TASK GOAL
Copy out every line of the following items without changing anything.

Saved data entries
## begin

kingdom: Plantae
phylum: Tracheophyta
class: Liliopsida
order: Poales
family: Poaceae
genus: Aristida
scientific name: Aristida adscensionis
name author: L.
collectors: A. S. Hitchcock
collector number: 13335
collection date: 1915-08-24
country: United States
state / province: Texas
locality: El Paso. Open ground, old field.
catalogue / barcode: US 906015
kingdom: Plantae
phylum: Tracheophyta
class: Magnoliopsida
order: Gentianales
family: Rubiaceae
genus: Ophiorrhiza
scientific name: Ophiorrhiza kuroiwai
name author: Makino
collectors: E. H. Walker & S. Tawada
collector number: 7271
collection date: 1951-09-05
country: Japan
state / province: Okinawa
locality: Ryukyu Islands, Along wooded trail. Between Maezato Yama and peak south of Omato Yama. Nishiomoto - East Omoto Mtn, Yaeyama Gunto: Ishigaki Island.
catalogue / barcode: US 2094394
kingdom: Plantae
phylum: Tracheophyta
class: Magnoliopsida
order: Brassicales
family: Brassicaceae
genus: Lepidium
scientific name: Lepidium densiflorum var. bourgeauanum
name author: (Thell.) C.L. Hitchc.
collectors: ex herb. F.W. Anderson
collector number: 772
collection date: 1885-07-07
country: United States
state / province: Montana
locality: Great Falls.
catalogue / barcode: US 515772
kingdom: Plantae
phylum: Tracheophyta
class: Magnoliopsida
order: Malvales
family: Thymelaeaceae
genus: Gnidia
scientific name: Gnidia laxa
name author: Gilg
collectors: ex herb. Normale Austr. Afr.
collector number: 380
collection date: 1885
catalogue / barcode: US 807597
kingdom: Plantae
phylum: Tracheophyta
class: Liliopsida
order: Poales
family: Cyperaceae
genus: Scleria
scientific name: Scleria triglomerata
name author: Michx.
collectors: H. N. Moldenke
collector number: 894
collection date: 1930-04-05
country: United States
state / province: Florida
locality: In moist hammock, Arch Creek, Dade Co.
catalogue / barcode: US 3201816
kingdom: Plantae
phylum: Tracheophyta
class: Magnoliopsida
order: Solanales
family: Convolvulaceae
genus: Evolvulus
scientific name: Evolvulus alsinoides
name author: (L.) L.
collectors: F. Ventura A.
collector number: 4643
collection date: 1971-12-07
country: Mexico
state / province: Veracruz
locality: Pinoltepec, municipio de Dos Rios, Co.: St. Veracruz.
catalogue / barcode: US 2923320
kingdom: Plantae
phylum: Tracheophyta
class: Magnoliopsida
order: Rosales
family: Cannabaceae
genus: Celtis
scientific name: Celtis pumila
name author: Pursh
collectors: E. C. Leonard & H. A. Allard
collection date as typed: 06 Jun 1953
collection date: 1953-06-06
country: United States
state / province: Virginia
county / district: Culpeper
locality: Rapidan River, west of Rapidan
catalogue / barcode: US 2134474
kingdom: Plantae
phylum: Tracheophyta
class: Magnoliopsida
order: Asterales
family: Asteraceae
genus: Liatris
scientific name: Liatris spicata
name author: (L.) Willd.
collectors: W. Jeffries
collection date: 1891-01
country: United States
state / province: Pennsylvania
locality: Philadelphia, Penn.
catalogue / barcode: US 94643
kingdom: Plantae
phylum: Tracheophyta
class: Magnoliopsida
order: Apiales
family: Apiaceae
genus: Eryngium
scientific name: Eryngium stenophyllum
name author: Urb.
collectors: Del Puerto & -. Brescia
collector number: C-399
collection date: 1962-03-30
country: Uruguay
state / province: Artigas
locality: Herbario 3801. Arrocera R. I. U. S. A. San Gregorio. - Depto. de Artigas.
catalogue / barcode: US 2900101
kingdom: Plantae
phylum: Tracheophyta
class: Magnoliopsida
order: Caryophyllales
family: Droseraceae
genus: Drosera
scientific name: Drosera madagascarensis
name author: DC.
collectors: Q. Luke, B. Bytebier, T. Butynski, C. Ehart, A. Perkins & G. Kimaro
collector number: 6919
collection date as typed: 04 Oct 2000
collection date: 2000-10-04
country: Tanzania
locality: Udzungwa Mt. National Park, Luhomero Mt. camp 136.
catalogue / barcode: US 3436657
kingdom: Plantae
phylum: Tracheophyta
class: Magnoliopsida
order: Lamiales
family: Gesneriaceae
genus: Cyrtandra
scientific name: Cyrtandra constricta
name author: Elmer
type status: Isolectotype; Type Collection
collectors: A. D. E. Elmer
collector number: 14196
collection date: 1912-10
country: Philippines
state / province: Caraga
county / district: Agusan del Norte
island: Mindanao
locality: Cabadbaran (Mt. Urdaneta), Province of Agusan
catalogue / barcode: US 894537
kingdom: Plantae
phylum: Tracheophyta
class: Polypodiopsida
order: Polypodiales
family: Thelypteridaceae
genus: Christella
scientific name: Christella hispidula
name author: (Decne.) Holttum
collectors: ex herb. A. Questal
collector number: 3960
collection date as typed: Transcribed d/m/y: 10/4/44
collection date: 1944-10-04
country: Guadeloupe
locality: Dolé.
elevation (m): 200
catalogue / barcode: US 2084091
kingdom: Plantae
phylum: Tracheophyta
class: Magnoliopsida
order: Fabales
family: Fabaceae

## end

SOLUTION TO THE PROBLEM
kingdom: Plantae
phylum: Tracheophyta
class: Liliopsida
order: Poales
family: Poaceae
genus: Aristida
scientific name: Aristida adscensionis
name author: L.
collectors: A. S. Hitchcock
collector number: 13335
collection date: 1915-08-24
country: United States
state / province: Texas
locality: El Paso. Open ground, old field.
catalogue / barcode: US 906015
kingdom: Plantae
phylum: Tracheophyta
class: Magnoliopsida
order: Gentianales
family: Rubiaceae
genus: Ophiorrhiza
scientific name: Ophiorrhiza kuroiwai
name author: Makino
collectors: E. H. Walker & S. Tawada
collector number: 7271
collection date: 1951-09-05
country: Japan
state / province: Okinawa
locality: Ryukyu Islands, Along wooded trail. Between Maezato Yama and peak south of Omato Yama. Nishiomoto - East Omoto Mtn, Yaeyama Gunto: Ishigaki Island.
catalogue / barcode: US 2094394
kingdom: Plantae
phylum: Tracheophyta
class: Magnoliopsida
order: Brassicales
family: Brassicaceae
genus: Lepidium
scientific name: Lepidium densiflorum var. bourgeauanum
name author: (Thell.) C.L. Hitchc.
collectors: ex herb. F.W. Anderson
collector number: 772
collection date: 1885-07-07
country: United States
state / province: Montana
locality: Great Falls.
catalogue / barcode: US 515772
kingdom: Plantae
phylum: Tracheophyta
class: Magnoliopsida
order: Malvales
family: Thymelaeaceae
genus: Gnidia
scientific name: Gnidia laxa
name author: Gilg
collectors: ex herb. Normale Austr. Afr.
collector number: 380
collection date: 1885
catalogue / barcode: US 807597
kingdom: Plantae
phylum: Tracheophyta
class: Liliopsida
order: Poales
family: Cyperaceae
genus: Scleria
scientific name: Scleria triglomerata
name author: Michx.
collectors: H. N. Moldenke
collector number: 894
collection date: 1930-04-05
country: United States
state / province: Florida
locality: In moist hammock, Arch Creek, Dade Co.
catalogue / barcode: US 3201816
kingdom: Plantae
phylum: Tracheophyta
class: Magnoliopsida
order: Solanales
family: Convolvulaceae
genus: Evolvulus
scientific name: Evolvulus alsinoides
name author: (L.) L.
collectors: F. Ventura A.
collector number: 4643
collection date: 1971-12-07
country: Mexico
state / province: Veracruz
locality: Pinoltepec, municipio de Dos Rios, Co.: St. Veracruz.
catalogue / barcode: US 2923320
kingdom: Plantae
phylum: Tracheophyta
class: Magnoliopsida
order: Rosales
family: Cannabaceae
genus: Celtis
scientific name: Celtis pumila
name author: Pursh
collectors: E. C. Leonard & H. A. Allard
collection date as typed: 06 Jun 1953
collection date: 1953-06-06
country: United States
state / province: Virginia
county / district: Culpeper
locality: Rapidan River, west of Rapidan
catalogue / barcode: US 2134474
kingdom: Plantae
phylum: Tracheophyta
class: Magnoliopsida
order: Asterales
family: Asteraceae
genus: Liatris
scientific name: Liatris spicata
name author: (L.) Willd.
collectors: W. Jeffries
collection date: 1891-01
country: United States
state / province: Pennsylvania
locality: Philadelphia, Penn.
catalogue / barcode: US 94643
kingdom: Plantae
phylum: Tracheophyta
class: Magnoliopsida
order: Apiales
family: Apiaceae
genus: Eryngium
scientific name: Eryngium stenophyllum
name author: Urb.
collectors: Del Puerto & -. Brescia
collector number: C-399
collection date: 1962-03-30
country: Uruguay
state / province: Artigas
locality: Herbario 3801. Arrocera R. I. U. S. A. San Gregorio. - Depto. de Artigas.
catalogue / barcode: US 2900101
kingdom: Plantae
phylum: Tracheophyta
class: Magnoliopsida
order: Caryophyllales
family: Droseraceae
genus: Drosera
scientific name: Drosera madagascarensis
name author: DC.
collectors: Q. Luke, B. Bytebier, T. Butynski, C. Ehart, A. Perkins & G. Kimaro
collector number: 6919
collection date as typed: 04 Oct 2000
collection date: 2000-10-04
country: Tanzania
locality: Udzungwa Mt. National Park, Luhomero Mt. camp 136.
catalogue / barcode: US 3436657
kingdom: Plantae
phylum: Tracheophyta
class: Magnoliopsida
order: Lamiales
family: Gesneriaceae
genus: Cyrtandra
scientific name: Cyrtandra constricta
name author: Elmer
type status: Isolectotype; Type Collection
collectors: A. D. E. Elmer
collector number: 14196
collection date: 1912-10
country: Philippines
state / province: Caraga
county / district: Agusan del Norte
island: Mindanao
locality: Cabadbaran (Mt. Urdaneta), Province of Agusan
catalogue / barcode: US 894537
kingdom: Plantae
phylum: Tracheophyta
class: Polypodiopsida
order: Polypodiales
family: Thelypteridaceae
genus: Christella
scientific name: Christella hispidula
name author: (Decne.) Holttum
collectors: ex herb. A. Questal
collector number: 3960
collection date as typed: Transcribed d/m/y: 10/4/44
collection date: 1944-10-04
country: Guadeloupe
locality: Dolé.
elevation (m): 200
catalogue / barcode: US 2084091
kingdom: Plantae
phylum: Tracheophyta
class: Magnoliopsida
order: Fabales
family: Fabaceae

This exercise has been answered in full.